I force pushed with a license file split.
Here's my machine with a much longer test (1h51m)
main -t 4
whisper_print_timings: fallbacks = 9 p / 24 h
whisper_print_timings: load time = 64.84 ms
whisper_print_timings: mel time = 13256.59 ms
whisper_print_timings: sample time = 13183.77 ms / 28647 runs ( 0.46 ms per run)
whisper_print_timings: encode time = 85530.47 ms / 681 runs ( 125.60 ms per run)
whisper_print_timings: decode time = 63957.57 ms / 28616 runs ( 2.24 ms per run)
whisper_print_timings: total time = 176139.69 ms
main -t 8
whisper_print_timings: fallbacks = 42 p / 115 h
whisper_print_timings: load time = 71.17 ms
whisper_print_timings: mel time = 6870.31 ms
whisper_print_timings: sample time = 16781.76 ms / 32811 runs ( 0.51 ms per run)
whisper_print_timings: encode time = 52132.50 ms / 511 runs ( 102.02 ms per run)
whisper_print_timings: decode time = 67843.08 ms / 32646 runs ( 2.08 ms per run)
whisper_print_timings: total time = 143864.27 ms
this branch -t 4
whisper_print_timings: load time = 63.09 ms
whisper_print_timings: fallbacks = 16 p / 46 h
whisper_print_timings: mel time = 1275.09 ms
whisper_print_timings: sample time = 13702.99 ms / 29504 runs ( 0.46 ms per run)
whisper_print_timings: encode time = 89079.73 ms / 705 runs ( 126.35 ms per run)
whisper_print_timings: decode time = 65472.02 ms / 29444 runs ( 2.22 ms per run)

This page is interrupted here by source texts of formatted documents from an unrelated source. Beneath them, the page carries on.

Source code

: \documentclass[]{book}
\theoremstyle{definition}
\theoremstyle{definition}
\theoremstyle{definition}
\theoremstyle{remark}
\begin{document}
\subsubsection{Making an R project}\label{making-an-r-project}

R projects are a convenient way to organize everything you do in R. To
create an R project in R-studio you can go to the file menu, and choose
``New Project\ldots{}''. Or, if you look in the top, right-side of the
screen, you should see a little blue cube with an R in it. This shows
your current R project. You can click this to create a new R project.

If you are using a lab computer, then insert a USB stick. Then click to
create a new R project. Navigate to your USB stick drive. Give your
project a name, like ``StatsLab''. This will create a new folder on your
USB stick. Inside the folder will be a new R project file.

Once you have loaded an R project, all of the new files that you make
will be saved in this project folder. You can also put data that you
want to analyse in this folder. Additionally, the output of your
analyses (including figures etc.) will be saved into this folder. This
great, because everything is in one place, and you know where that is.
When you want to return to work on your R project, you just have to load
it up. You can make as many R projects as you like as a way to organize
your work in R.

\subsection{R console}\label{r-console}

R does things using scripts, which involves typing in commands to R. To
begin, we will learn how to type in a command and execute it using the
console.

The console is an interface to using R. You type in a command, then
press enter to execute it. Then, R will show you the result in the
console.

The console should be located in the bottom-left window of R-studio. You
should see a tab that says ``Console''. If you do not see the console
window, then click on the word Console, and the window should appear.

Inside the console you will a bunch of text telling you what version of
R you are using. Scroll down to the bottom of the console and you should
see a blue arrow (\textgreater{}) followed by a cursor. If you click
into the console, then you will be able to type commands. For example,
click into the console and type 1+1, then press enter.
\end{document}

whisper_print_timings: total time = 169750.16 ms
this branch -t 8
whisper_print_timings: load time = 62.25 ms
whisper_print_timings: fallbacks = 24 p / 54 h
whisper_print_timings: mel time = 686.02 ms
whisper_print_timings: sample time = 19117.31 ms / 39097 runs ( 0.49 ms per run)
whisper_print_timings: encode time = 41683.73 ms / 414 runs ( 100.69 ms per run)

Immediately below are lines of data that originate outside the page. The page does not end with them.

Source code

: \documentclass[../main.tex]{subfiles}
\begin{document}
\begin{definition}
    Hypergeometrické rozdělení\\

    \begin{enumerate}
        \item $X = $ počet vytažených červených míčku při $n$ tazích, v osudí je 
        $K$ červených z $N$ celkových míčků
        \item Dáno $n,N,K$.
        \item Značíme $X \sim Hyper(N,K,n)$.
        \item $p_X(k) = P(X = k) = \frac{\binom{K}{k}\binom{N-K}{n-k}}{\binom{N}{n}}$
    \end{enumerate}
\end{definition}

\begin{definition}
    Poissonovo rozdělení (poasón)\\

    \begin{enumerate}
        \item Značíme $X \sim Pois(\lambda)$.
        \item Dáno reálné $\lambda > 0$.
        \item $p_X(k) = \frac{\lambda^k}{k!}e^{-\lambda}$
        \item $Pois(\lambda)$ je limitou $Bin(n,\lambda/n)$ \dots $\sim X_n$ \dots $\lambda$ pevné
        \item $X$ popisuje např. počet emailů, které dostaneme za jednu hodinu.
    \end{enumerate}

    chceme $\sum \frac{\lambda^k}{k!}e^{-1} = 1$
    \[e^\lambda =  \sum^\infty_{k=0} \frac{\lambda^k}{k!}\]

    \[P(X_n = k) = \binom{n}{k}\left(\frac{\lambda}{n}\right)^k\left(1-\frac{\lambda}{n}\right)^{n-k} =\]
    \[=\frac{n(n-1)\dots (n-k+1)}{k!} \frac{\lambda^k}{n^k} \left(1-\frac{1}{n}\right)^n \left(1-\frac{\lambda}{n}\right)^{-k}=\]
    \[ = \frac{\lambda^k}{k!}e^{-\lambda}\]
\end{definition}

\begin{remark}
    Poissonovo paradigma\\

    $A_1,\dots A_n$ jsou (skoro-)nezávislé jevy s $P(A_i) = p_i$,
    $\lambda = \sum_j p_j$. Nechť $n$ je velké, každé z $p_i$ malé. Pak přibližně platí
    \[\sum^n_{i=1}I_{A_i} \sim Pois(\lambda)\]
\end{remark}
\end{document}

whisper_print_timings: decode time = 73066.01 ms / 39010 runs ( 1.87 ms per run)
whisper_print_timings: total time = 134783.25 ms
@lunixbochs
Thanks for this contribution! Unfortunately, I don't want to merge pocketfft into the project. It's a design decision to keep things minimal and in this regard, the FFT implementation is up to the user to select. We provide just a very basic built-in implementation. In the future, we could extend the C-style API with a mechanism to provide external callback that computes the FFT and then the user will be able to provide any implementation they would like.
However your improvements in the matrix multiplication in the log-mel computation are useful, so feel free to create a new PR with just that.
I think this is a mistake, unless you're planning to depend on a BLAS (which IMO is a much more complicated and heavy thing for users to manage, and isn't going to help the wasm user who posted here). From experience, very it's easy to mess up FFT code. Basically every FFT library has subtle differences, it can take care and experience to make the outputs of any two libraries match (or to even notice that you've made a mistake).